### SET TASK
Rewrite all the records with "phylum" swapped for "division" and everything else unchanged, leaving out the pictures.

## START DATA ENTRIES

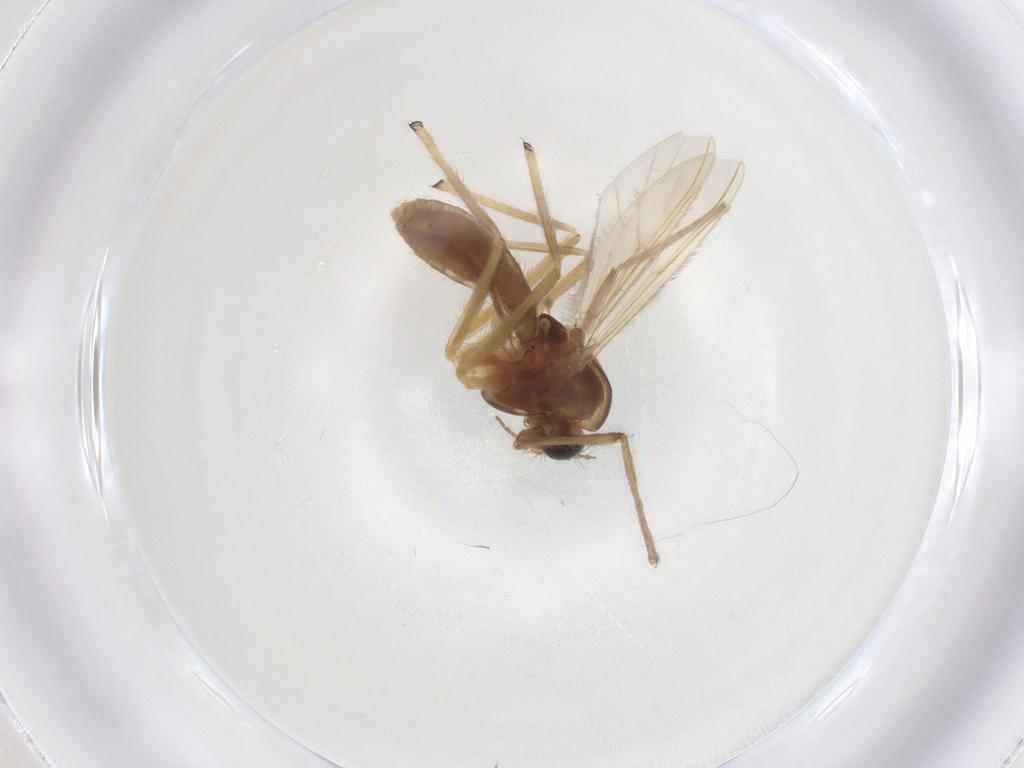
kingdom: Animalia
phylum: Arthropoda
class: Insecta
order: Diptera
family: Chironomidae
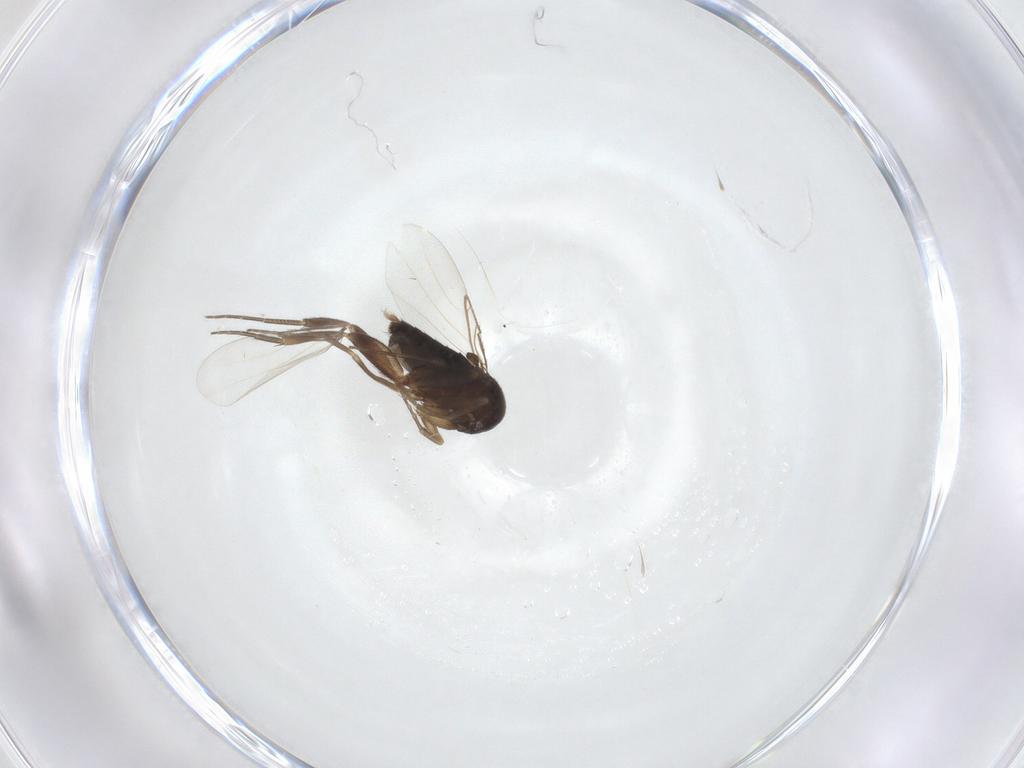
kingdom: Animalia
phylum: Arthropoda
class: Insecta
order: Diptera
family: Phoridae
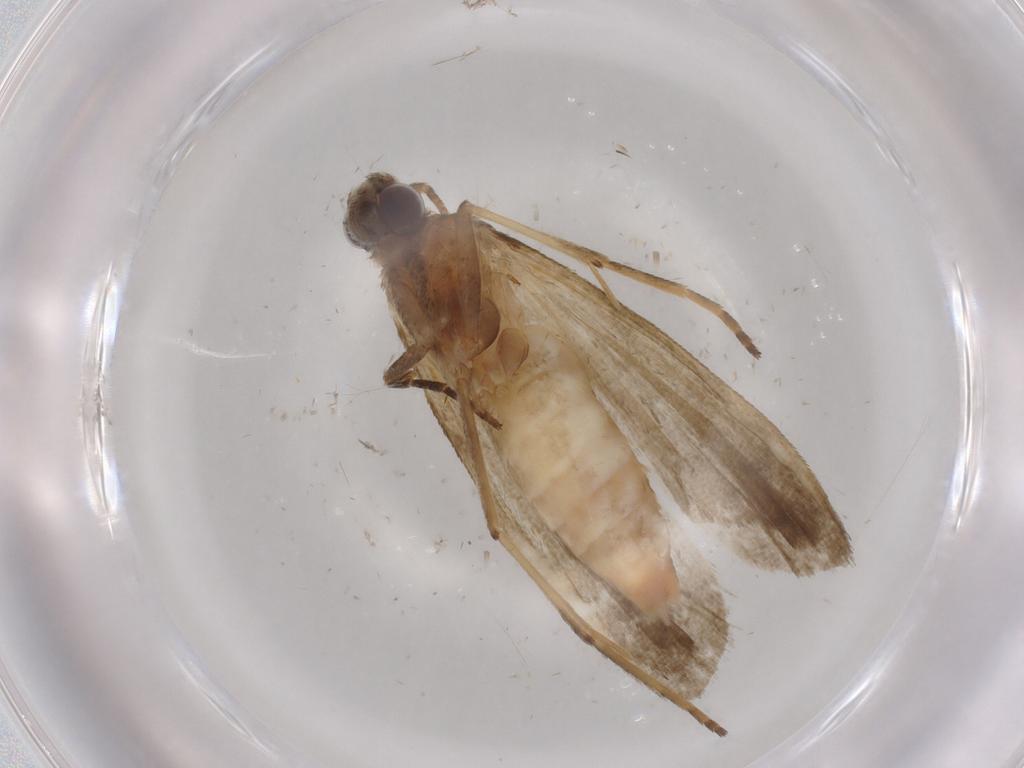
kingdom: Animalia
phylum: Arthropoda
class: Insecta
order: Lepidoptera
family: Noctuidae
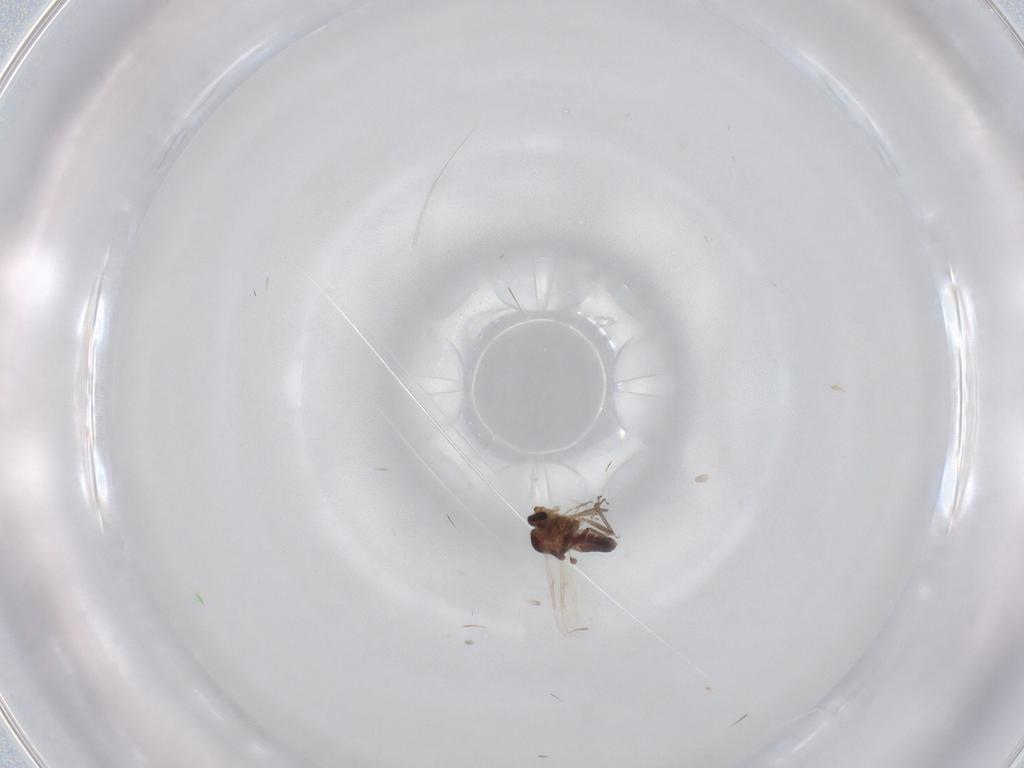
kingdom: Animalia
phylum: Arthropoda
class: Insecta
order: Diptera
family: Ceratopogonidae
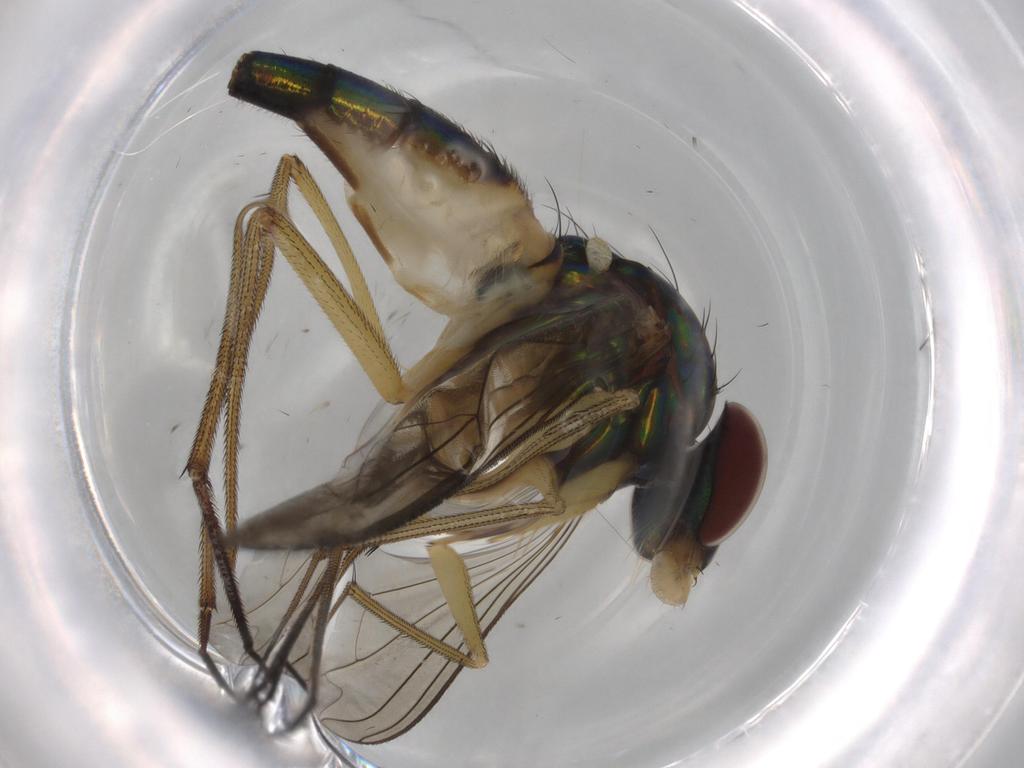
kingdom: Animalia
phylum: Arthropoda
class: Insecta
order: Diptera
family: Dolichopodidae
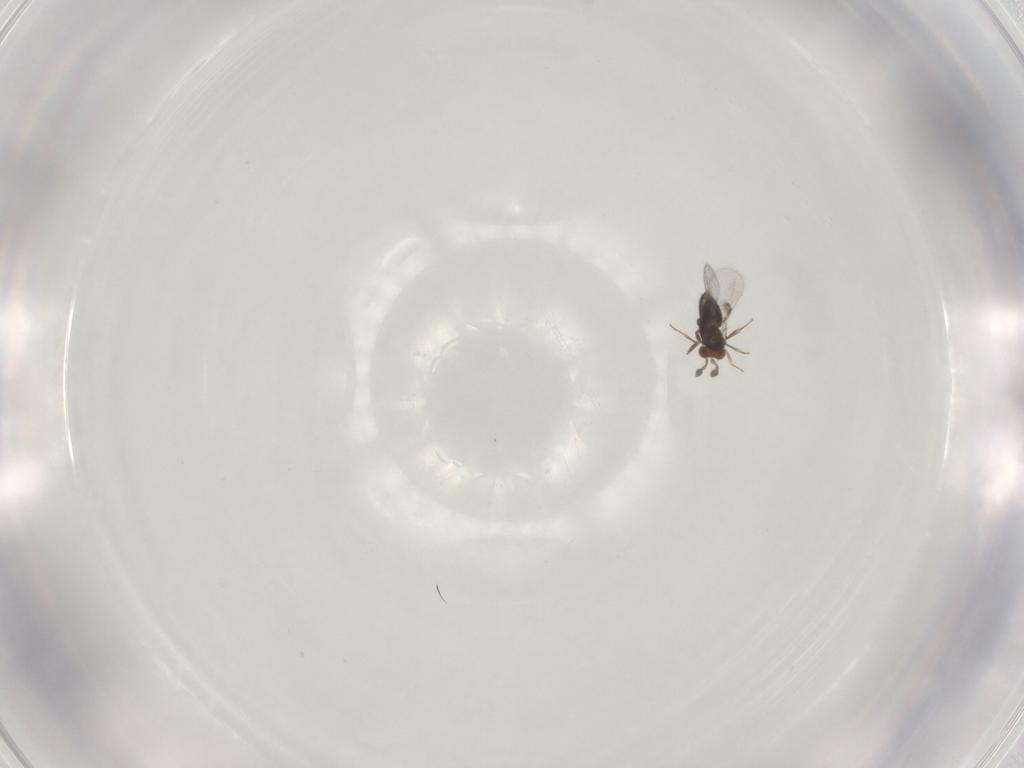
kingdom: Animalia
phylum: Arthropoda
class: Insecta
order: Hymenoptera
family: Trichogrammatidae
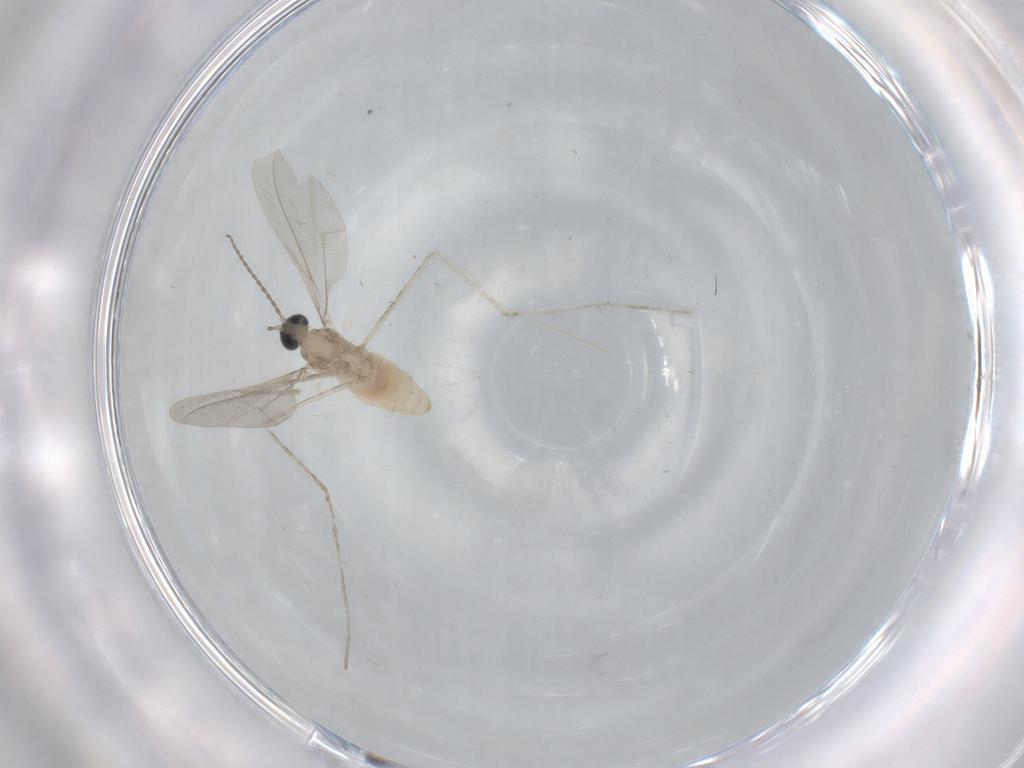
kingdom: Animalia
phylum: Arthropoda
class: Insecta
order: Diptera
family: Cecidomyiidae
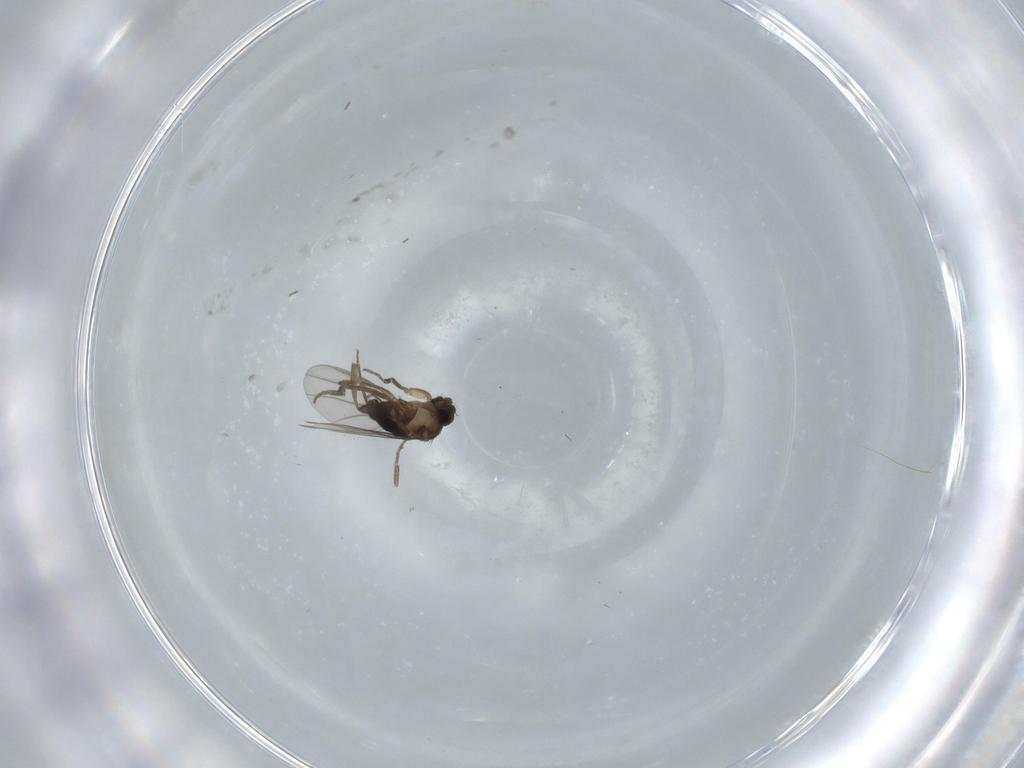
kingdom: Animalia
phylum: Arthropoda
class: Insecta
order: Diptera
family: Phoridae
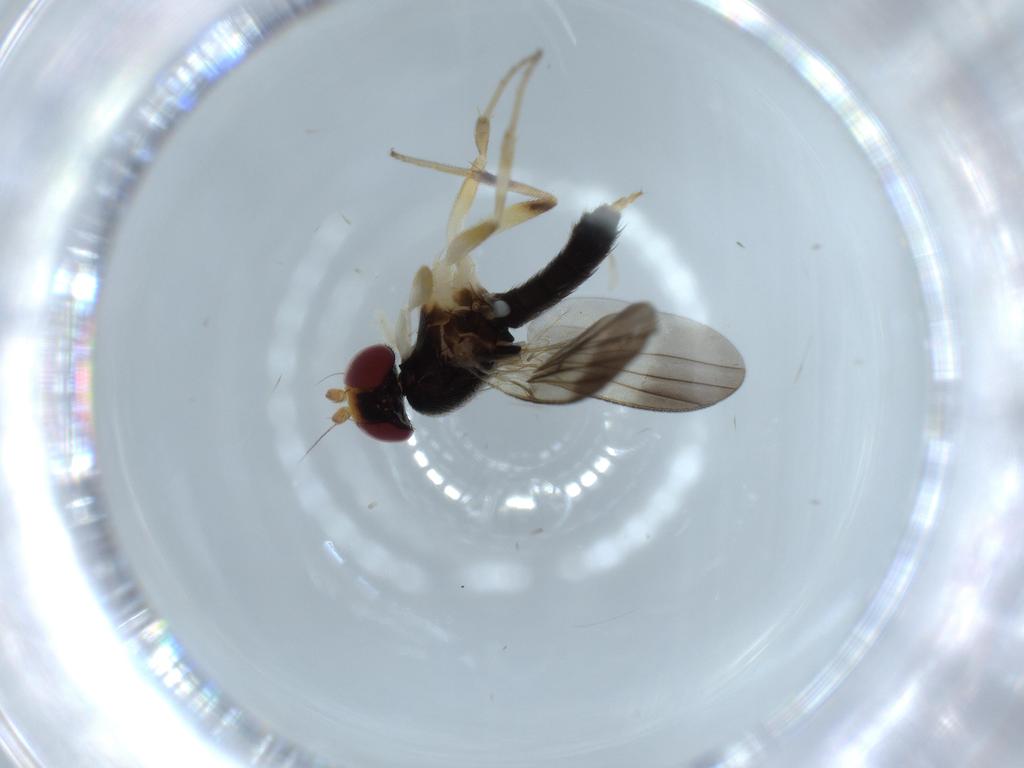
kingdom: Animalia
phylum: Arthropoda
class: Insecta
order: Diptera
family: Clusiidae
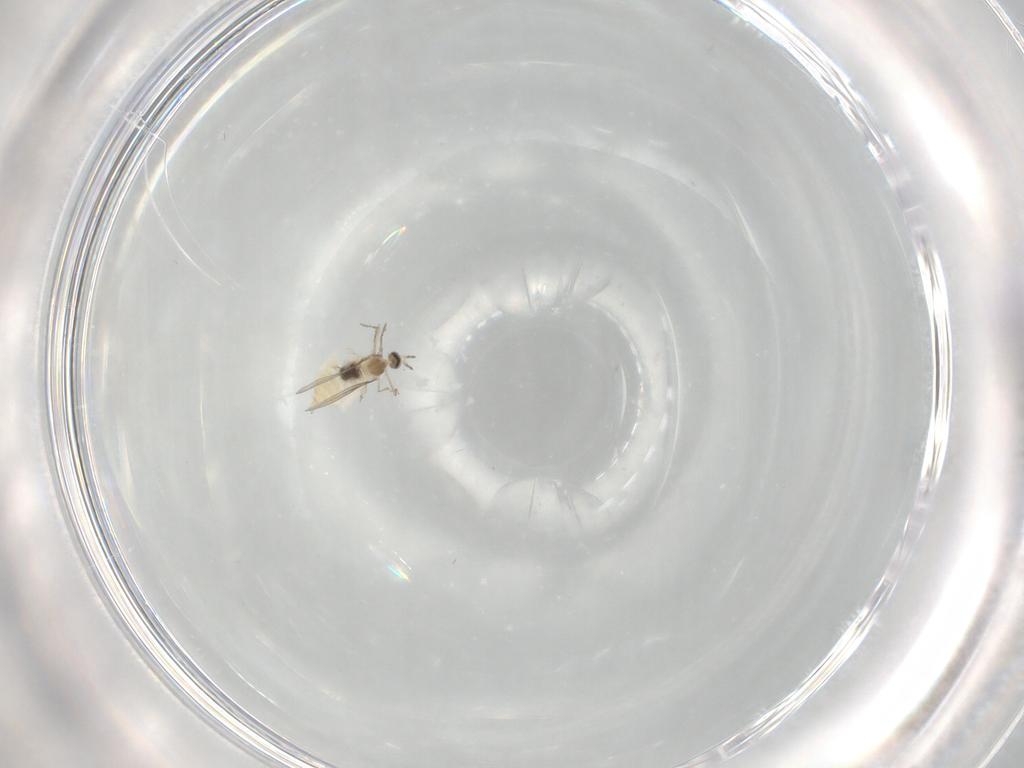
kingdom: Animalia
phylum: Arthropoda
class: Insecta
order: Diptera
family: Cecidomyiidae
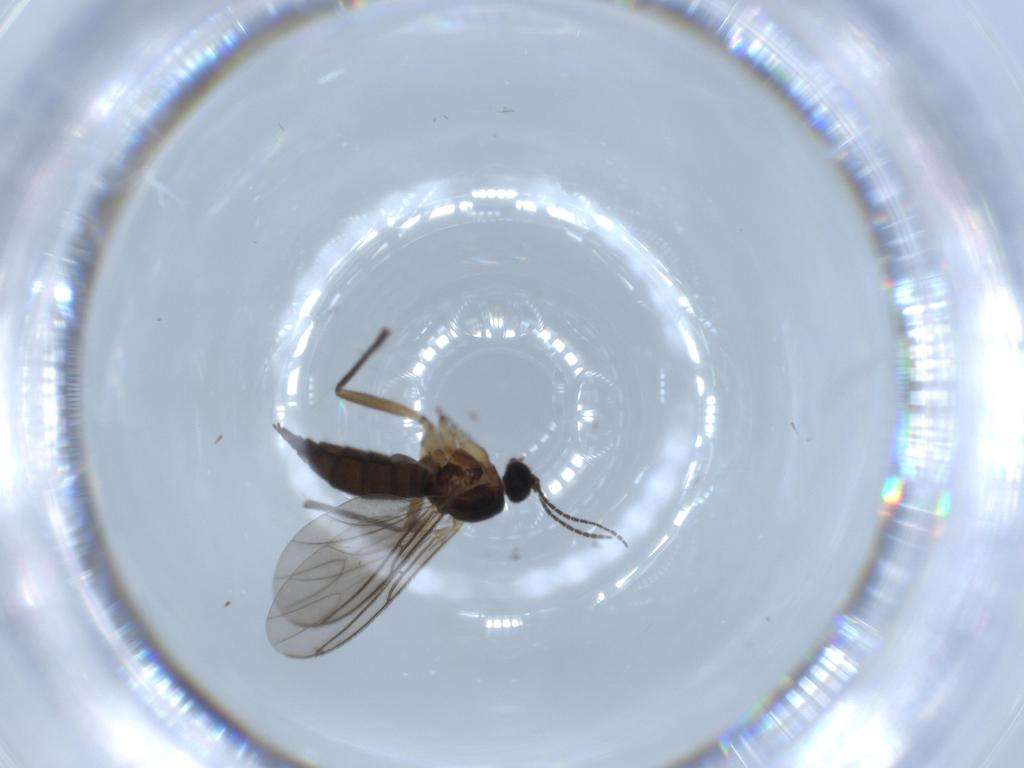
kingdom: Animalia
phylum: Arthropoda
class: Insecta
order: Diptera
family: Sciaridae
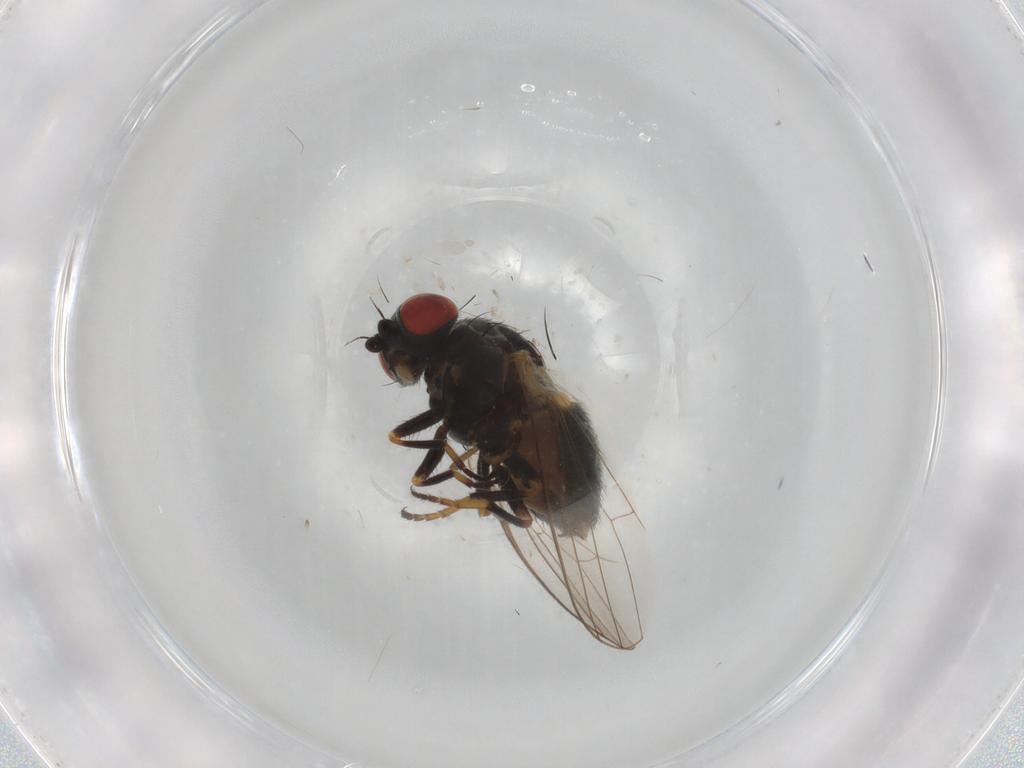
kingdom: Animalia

## END DATA ENTRIES

### ANSWER TO THIS EXERCISE
kingdom: Animalia
division: Arthropoda
class: Insecta
order: Diptera
family: Chironomidae
kingdom: Animalia
division: Arthropoda
class: Insecta
order: Diptera
family: Phoridae
kingdom: Animalia
division: Arthropoda
class: Insecta
order: Lepidoptera
family: Noctuidae
kingdom: Animalia
division: Arthropoda
class: Insecta
order: Diptera
family: Ceratopogonidae
kingdom: Animalia
division: Arthropoda
class: Insecta
order: Diptera
family: Dolichopodidae
kingdom: Animalia
division: Arthropoda
class: Insecta
order: Hymenoptera
family: Trichogrammatidae
kingdom: Animalia
division: Arthropoda
class: Insecta
order: Diptera
family: Cecidomyiidae
kingdom: Animalia
division: Arthropoda
class: Insecta
order: Diptera
family: Phoridae
kingdom: Animalia
division: Arthropoda
class: Insecta
order: Diptera
family: Clusiidae
kingdom: Animalia
division: Arthropoda
class: Insecta
order: Diptera
family: Cecidomyiidae
kingdom: Animalia
division: Arthropoda
class: Insecta
order: Diptera
family: Sciaridae
kingdom: Animalia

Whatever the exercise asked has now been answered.